[Exercise inputs — start]

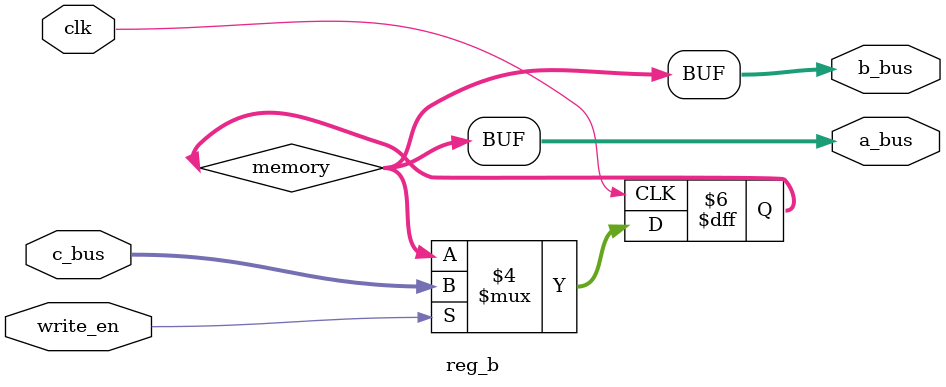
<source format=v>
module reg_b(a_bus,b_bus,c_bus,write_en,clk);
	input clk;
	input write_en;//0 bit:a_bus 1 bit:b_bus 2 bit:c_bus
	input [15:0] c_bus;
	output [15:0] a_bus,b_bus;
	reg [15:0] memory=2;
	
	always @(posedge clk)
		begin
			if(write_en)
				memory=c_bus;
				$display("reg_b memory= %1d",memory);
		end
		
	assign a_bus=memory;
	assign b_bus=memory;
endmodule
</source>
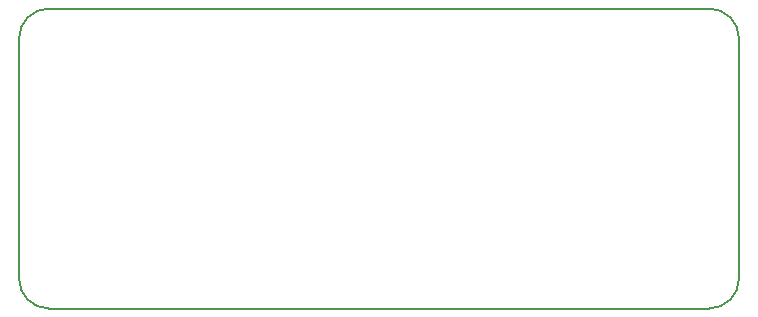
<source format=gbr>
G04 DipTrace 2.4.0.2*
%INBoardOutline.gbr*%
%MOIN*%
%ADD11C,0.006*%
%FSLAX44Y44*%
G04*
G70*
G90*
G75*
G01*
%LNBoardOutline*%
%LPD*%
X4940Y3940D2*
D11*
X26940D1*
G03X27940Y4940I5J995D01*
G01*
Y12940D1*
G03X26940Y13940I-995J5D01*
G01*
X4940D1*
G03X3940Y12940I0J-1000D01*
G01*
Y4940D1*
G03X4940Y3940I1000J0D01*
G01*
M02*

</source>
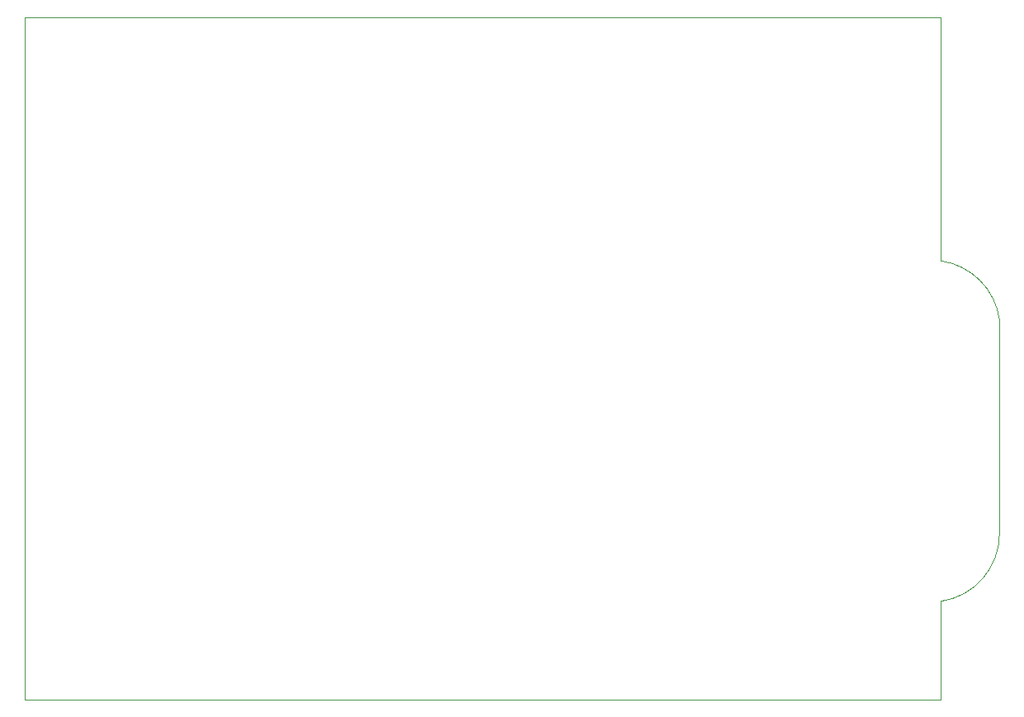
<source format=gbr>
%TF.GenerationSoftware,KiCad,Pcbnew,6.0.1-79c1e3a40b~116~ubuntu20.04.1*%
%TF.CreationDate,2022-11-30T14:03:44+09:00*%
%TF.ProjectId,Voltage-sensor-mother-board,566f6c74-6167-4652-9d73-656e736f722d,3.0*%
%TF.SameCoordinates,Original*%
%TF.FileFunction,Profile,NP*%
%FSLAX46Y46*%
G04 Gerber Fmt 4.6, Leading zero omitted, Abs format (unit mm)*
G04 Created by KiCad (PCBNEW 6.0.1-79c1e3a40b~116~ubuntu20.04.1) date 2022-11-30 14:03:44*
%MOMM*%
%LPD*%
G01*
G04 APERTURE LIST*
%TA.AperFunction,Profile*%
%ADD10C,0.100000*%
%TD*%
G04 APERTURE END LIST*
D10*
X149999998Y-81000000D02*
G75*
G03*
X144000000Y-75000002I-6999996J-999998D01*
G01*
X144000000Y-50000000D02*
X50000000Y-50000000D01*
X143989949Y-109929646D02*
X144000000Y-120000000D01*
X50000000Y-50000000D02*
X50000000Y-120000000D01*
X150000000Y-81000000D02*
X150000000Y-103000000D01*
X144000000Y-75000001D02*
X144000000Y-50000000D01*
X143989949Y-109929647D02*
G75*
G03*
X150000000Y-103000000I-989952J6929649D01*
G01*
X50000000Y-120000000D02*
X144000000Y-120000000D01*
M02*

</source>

[Exercise inputs — finish]

» **Description of the task**: Could you find each line in the entries that contains the string "assign" and copy it?

» **Completed task**:
	assign a_bus=memory;
	assign b_bus=memory;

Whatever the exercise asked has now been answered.